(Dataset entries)
/---
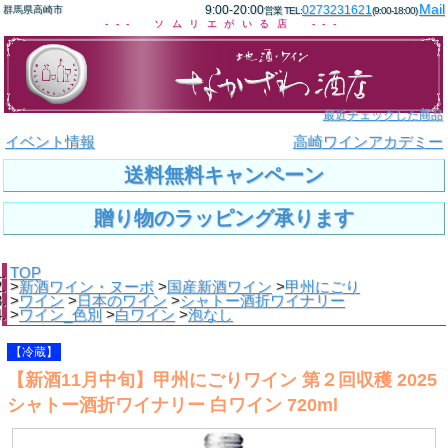
Mail
9:00-20:00
0273231621
群馬県高崎市
営業 TEL:
(9:00-18:00)
--- ソムリエがいる店 ---
最近チェックした商品
イベント情報
高崎ワインアカデミー
送料無料キャンペーン
贈り物のラッピング承ります
TOP
>
新酒ワイン・ヌーボ
>
国産新酒ワイン
>
甲州にごり
>
ワイン
>
日本のワイン
>
シャトー酒折ワイナリー
>
ワイン_色別
>
白ワイン
>
泡なし
【冷蔵】
【新酒11月中旬】甲州にごりワイン 第２回収穫 2025
シャトー酒折ワイナリー 白ワイン 720ml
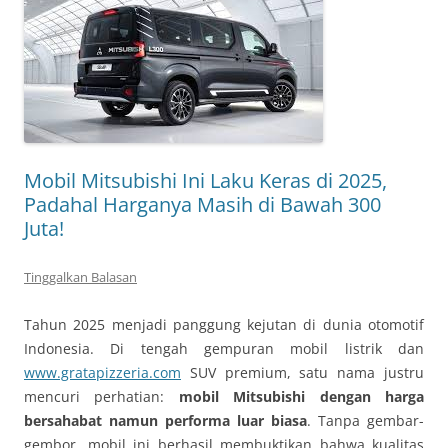
Mobil Mitsubishi Ini Laku Keras di 2025,
Padahal Harganya Masih di Bawah 300
Juta!
Tinggalkan Balasan
Tahun 2025 menjadi panggung kejutan di dunia otomotif
Indonesia. Di tengah gempuran mobil listrik dan
www.gratapizzeria.com
SUV premium, satu nama justru
mencuri perhatian:
mobil Mitsubishi dengan harga
bersahabat namun performa luar biasa
. Tanpa gembar-
gembor, mobil ini berhasil membuktikan bahwa kualitas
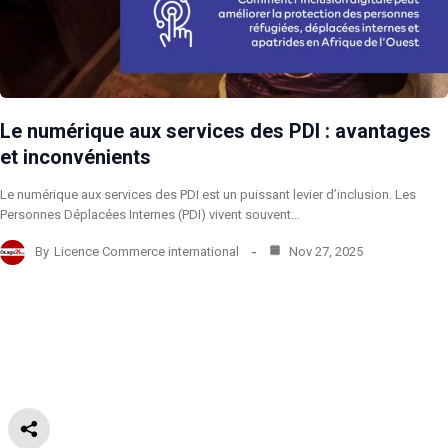
Le numérique aux services des PDI : avantages
et inconvénients
Le numérique aux services des PDI est un puissant levier d’inclusion. Les
Personnes Déplacées Internes (PDI) vivent souvent…
By
Licence Commerce international
Nov 27, 2025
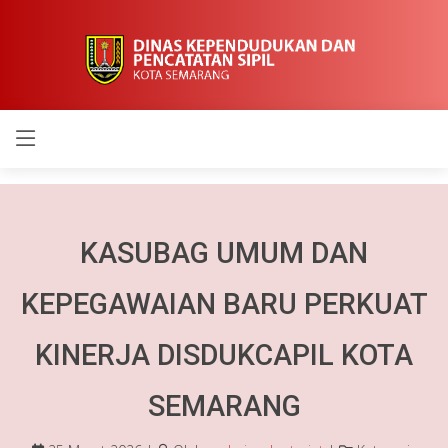
Berita
KASUBAG UMUM DAN
KEPEGAWAIAN BARU PERKUAT
KINERJA DISDUKCAPIL KOTA
SEMARANG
\---
In the records above, how many lines contain the word "numérique"? Say only the number.

2